Thanks for any responses!!!


----------



## bosipipes (Mar 21, 2008)

http://www.turchetta.com/goldennib/
and
http://www.heritagepens.com/products.asp?cat=28


----------



## Firefyter-emt (Mar 21, 2008)

Here is the biggest selection of info in one place about diffrent filling systems.
http://www.richardspens.com/?page=ref_info/vac_diaphragm.htm

As for your Ligero, it depens if you have a throw away refill in the pen or a converter. Most likly you just have the refill.  You can go as easy as just buying new refills, but that gets old fast.  It just came to light about possiable problems with the Schmidtt converters that are sold for our kits.  However, Lou has some better converters that are better looking and will fit. The cost in fact, is about the same and well worth the price.

I do suggest you flush the pen and new converter with a water to ammonia solution (90% water to 10% ammonia) to clean and flush the pen and the new converter.  The converter will fit in the pen just like the refill, but allow you to use bottled ink. 

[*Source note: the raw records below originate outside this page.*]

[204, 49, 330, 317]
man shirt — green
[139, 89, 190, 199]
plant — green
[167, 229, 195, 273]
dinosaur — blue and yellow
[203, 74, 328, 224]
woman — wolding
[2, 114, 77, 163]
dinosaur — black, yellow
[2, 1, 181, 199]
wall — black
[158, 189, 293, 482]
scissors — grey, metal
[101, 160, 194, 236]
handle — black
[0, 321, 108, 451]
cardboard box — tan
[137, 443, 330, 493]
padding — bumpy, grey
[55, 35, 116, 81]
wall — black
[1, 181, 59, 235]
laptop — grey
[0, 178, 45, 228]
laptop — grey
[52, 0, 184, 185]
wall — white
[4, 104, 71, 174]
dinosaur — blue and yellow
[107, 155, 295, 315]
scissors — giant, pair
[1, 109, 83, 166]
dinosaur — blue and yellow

Bottled ink is much more for your dollar, in fact one could make the point that it is enviromentaly friendly. The fountain pen itself is not tossed in the trash when empty, not is the ink delivery mechanics. The ink itslef is in a glass bottle that can be recycled as well. [] 

I recomend that you take advantage of the ink sample program at: http://shop.peartreepens.com/main.sc for just $4.00 shipped you can buy four samples of ink to test out colors and brands. Noodlers has the best bang for the buck, my favorite writing inks are Visconti and Diamine.  If you want to ask me to recomend one based on a color range, just ask. 

The Ligero has the larger nib and I "think" that Lou has the larger nibs with diffrent width lines if you look into it.


----------



## Texatdurango (Mar 21, 2008)

The best thing you can do is grab a cup of coffee, set back, relax and click on this forum.  Starting with the oldest thread, read foreward since most threads are short and have some valuable info.  After just an hour of reading you will be able to talk fountain talk with the best of them.  There was a thread just the other day about the Ligero and how to overcome it's refill problems.


----------